Un vaste chantier s’ouvre en perspective, qui mobilisera chacun d’entre nous, cette fois de manière concertée.

  1. Office National de l’Eau et des Milieux Aquatiques
  2. Référentiel des Obstacles à l’Ecoulement (ROE)
  3. L’inventaire du patrimoine hydraulique a concerné les six grands canaux de la région ou les aménagements portuaires de Loire et le Cher canalisé. Ces travaux ont donné lieu à campagne de protection mais les chiffres ne rendent pas compte du potentiel patrimonial.
  4. Rappelons que tous les aménagements ou travaux prescrits au titre de la loi sur l’eau ne donnent pas lieu à autorisation au titre du code du Patrimoine alors que leur impact sur le monument, ses abords peuvent être très importants. C’est le cas d’une simple ouverture de vannes ou de travaux d’aménagement hors monument ou hors espace protégé. Encore faut-il bien les analyser et tenir compte des effets induits. C’est le rôle des études.
  5. Les “fiches scenarii” à valider dans des délais très courts et privilégiant l’effacement sous menace de ne pas bénéficier de financement ont été recues comme une “prime à la casse” par les propriétaires.
  6. Schémas Directeurs d’Aménagement et de Gestion de l’Eau. L’examen des premiers cas de contentieux a fait apparaître que les rapports d’évaluation environnementale précédant les SAGE étaient très stéréotypés, ne relevaient que les protections au titre des sites (Code de l’environnement) et ignoraient les monuments historiques (aucune liste ni carte n’y faisant référence).
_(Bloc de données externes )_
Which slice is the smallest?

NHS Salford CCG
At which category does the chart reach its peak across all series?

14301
Seule l’existence de moulins est décrite dans le paragraphe consacré au patrimoine culturel et architectural. Dans le cadre de la consultation des services, les avis des STAP n’avaient pas été pris en compte voire pas sollicités du tout. Les effets directs ou indirects sur les monuments et les espaces protégés induits n’y sont donc pas évalués.
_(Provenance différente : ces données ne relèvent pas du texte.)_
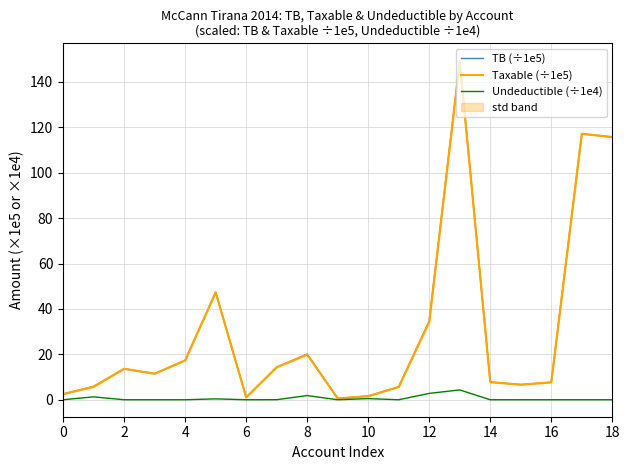

Rank the series at 2 from lowest to highest value.

Undeductible, TB (total), Taxable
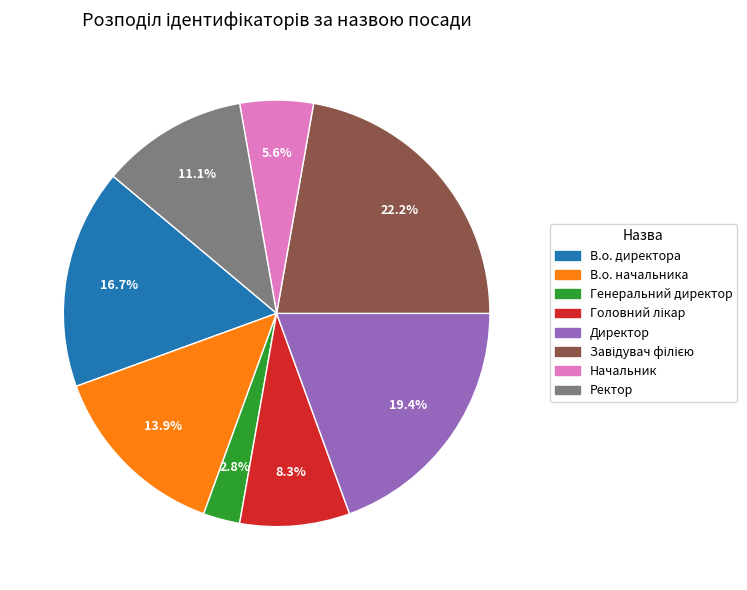

How many segments does this pie chart have?

8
  7. Exemple du barrage de Bigny à Vallenay ou de la vallée de l’Avre entre l’Eure-et-Loir et l’Eure.
  8. Journée d’échange “continuité écologique et moulins” - Blois, le 12 mai 2016
  9. “Patrimoines et continuité écologique : problématiques d’études, de protection et de conservation” par Sylvie Le Clech, conservatrice générale du patrimoine, directrice régionale des affaires culturelles du Centre et Frédéric Aubanton, architecte urbaniste en chef de l’Etat, conservateur régional des monuments historiques (DRAC Centre). Colloque de Bellecroix, CECAB, 2014.
  10. L’article 101 modifie l’article 211-1 du code de l’environnement et précise que la gestion équilibrée de la ressource en eau ne fait pas obstacle à la préservation du patrimoine hydraulique, en particulier des moulins et ouvrages hydrauliques protégés au titre des monuments historiques, au titre des abords ou des sites patrimoniaux remarquables et en application de l’article L151-19 du code de l’urbanisme.
  11. “Concilier la continuité écologique des cours d’eau avec la préservation des moulins patrimoniaux, la très petite hydroélectricité et les autres usages Pour un développement durable et partagé”. Rapport établi par Michel Brandeis, Ingenieur général des ponts, des eaux et des forêts et notre consoeur Dominique Michel, architecte-urbaniste en chef de l’Etat.
  12. Mission interservice de l’Eau et de la Nature.